** Opening Extracted information block **
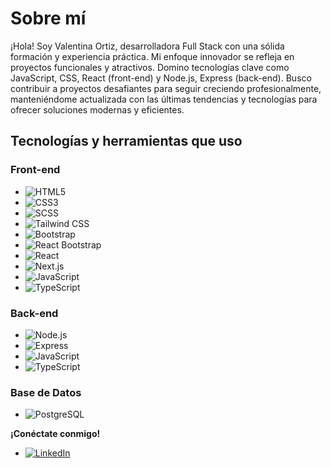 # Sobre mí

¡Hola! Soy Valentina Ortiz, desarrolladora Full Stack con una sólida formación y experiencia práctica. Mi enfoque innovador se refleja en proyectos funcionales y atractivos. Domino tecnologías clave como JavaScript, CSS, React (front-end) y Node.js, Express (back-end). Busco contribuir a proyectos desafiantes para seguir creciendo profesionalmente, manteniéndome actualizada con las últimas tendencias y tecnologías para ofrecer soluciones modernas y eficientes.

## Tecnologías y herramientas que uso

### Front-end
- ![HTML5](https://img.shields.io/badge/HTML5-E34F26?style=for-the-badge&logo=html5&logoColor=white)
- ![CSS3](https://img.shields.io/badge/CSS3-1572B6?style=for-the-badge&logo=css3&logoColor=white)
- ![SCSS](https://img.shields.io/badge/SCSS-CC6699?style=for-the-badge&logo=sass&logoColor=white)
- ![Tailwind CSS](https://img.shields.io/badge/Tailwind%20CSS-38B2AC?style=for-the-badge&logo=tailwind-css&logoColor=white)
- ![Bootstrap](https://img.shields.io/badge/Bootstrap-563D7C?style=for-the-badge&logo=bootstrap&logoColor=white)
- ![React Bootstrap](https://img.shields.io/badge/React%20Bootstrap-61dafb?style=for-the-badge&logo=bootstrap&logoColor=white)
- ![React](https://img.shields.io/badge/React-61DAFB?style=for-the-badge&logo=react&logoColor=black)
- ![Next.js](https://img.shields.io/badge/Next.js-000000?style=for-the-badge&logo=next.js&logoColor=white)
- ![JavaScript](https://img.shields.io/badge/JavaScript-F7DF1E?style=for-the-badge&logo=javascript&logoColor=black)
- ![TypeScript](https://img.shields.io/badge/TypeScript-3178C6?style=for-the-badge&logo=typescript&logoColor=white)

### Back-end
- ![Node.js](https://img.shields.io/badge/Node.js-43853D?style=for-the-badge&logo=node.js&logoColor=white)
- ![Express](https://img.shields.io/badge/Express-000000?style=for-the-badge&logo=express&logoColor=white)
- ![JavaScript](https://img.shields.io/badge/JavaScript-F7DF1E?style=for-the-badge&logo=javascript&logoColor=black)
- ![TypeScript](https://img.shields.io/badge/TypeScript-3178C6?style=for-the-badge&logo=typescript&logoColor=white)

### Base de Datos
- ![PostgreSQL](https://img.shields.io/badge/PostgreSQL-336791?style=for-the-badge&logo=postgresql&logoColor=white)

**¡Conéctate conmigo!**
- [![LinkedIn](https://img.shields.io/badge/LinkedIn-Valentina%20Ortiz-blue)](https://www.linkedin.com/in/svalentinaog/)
** Closing Extracted information block **
What is needed. Collect the lines of the data that carry the word "Valentina".

Answer to this problem.
¡Hola! Soy Valentina Ortiz, desarrolladora Full Stack con una sólida formación y experiencia práctica. Mi enfoque innovador se refleja en proyectos funcionales y atractivos. Domino tecnologías clave como JavaScript, CSS, React (front-end) y Node.js, Express (back-end). Busco contribuir a proyectos desafiantes para seguir creciendo profesionalmente, manteniéndome actualizada con las últimas tendencias y tecnologías para ofrecer soluciones modernas y eficientes.
- [![LinkedIn](https://img.shields.io/badge/LinkedIn-Valentina%20Ortiz-blue)](https://www.linkedin.com/in/svalentinaog/)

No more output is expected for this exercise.